Schwäbische Zeitung (Ravensburg / Weingarten)
Damit die Herkunft nicht im Wege steht
Ravensburger Agendagruppe hatte „Recht auf Bildung“als Thema
RAVENSBURG - Auf Einladung der Ravensburger Agendagruppe „Schule neu denken“hat Katja Urbatsch, Gründerin und Geschäftsführerin von „ArbeiterKind.de“in Berlin, in der Alten Spohnhalle in Ravensburg das Anliegen dargelegt: „Ausgebremst! Warum das Recht auf Bildung nicht für alle gilt – und was dagegen zu tun ist“.
„Arbeiterkinder, aber nicht nur sie, die in ihrer Familie keine Unterstützung finden, haben es schwer“, sagte Gabriele Runge, Sprecherin der aus einer Elterninitiative entstandenen Agendagruppe „Schule neu denken“. Katja Urbatsch belegte das Problem mit Zahlen: von 100 Akademikerkindern studieren 77, von 100 Nichtakademikerkindern dagegen nur 23.

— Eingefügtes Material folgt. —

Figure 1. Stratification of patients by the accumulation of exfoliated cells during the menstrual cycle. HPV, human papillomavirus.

Die Gründerin von „ArbeiterKind.de“glaubt nicht, dass diese Verteilung der Begabung entspricht. Sie sieht darin vielmehr eine soziale Selektion beim Zugang zum Studium. „Es geht aber nicht darum, dass alle studieren“, sagte sie und warb dafür, den eigenen Neigungen zu folgen, informierte Entscheidungen zu treffen und sich geeignete Vorbilder beziehungsweise Mentoren zu suchen.

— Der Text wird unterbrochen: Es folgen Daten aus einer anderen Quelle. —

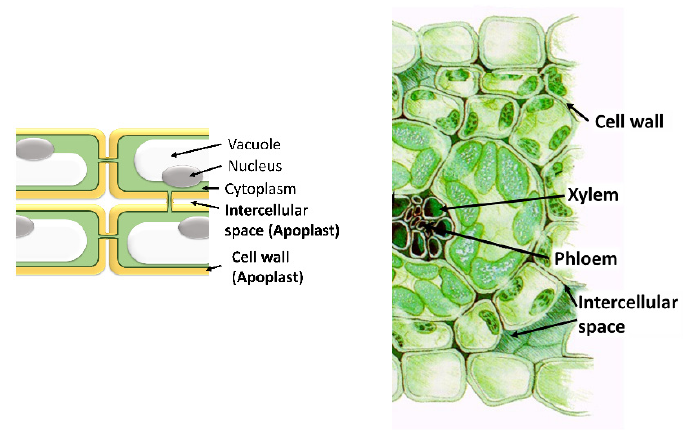
Figure 1. Spaces and structures that form the apoplast in plants. Adapted from: Mluisalozanopulido (CC BY-SA 3.0 (https://creativecommons.org/licenses/by-sa/3.0)).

Ihre Familie war damit überfordert, dass das Kind eine höhere Schule besuchte und studierte, erzählte Katja Urbatsch. Sie ist im ländlichen Raum in Ostwestfalen aufgewachsen. Sie beschrieb den eigenen Bildungsweg und Beobachtungen bei Freunden und Bekannten. „Kann mein Kind was, das ich nicht kann?“, fragten sich Eltern. „Wovon soll es später leben?“Kinder, die als erste in ihrer Familie Abitur machen und studieren wollen, kämpfen mit unangemessenen Schulempfehlungen, Identitätskonflikten und finanziellen Problemen. Eltern können sie häufig nicht unterstützen. In der Phase der Verunsicherung nach dem Abitur trifft die Familie oft die Entscheidung gegen ein Studium.

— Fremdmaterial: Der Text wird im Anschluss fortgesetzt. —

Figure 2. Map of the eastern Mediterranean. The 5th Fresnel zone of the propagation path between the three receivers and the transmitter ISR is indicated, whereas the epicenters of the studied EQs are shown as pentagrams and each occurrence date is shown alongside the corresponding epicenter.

Katja Urbatsch studierte Betriebswirtschaftslehre und Anglistik und überwand Hürden, zum Beispiel das ihr fremde akademische Vokabular. „Ich habe gemerkt, dass das am familiären Umfeld liegt“, erzählte sie. Ihren Bildungsweg hat sie auch im Buch „Ausgebremst. Warum das Recht auf Bildung nicht für alle gilt“beschrieben. Ihre Beobachtungen motivierten sie „ArbeiterKind.de“zu gründen. Die Initiative fand ein breites Medieninteresse und wurde mit Preisen ausgezeichnet. Nach neun Jahren gibt es jetzt in 80 Städten ArbeiterKindGruppen. Das Mentorennetzwerk mit 6000 Ehrenamtlichen kann helfen, Kindern (nicht nur Arbeiterkindern) zu einer erfolgreichen Bildungslaufbahn zu verhelfen.
Eine Mentorin bei „ArbeiterKind“in Ulm, Christine Maier, erzählte von ihrer Arbeit, dass sie bei Problemen mit der Finanzierung des Studiums helfe oder auch einfach mal eine Bewerbung durchlese. „ArbeiterKind.de“organisiert Workshops mit Schülern und Studenten, Mentorenprogramme, Informationsveranstaltungen an Schulen, digitale Sprechstunden und sammelt Beispielbiografien, wie die der Bundesministerinnen Barbara Hendricks und Johanna Wanka. Auf die Bitte aus dem Publikum, doch schon früher, nicht erst in der neunten Klasse zu informieren, wies eine Teilnehmerin auf die Bildungsinitiative „Weichenstellung“hin, eine andere auf die Förderung durch Ganztagsschulen.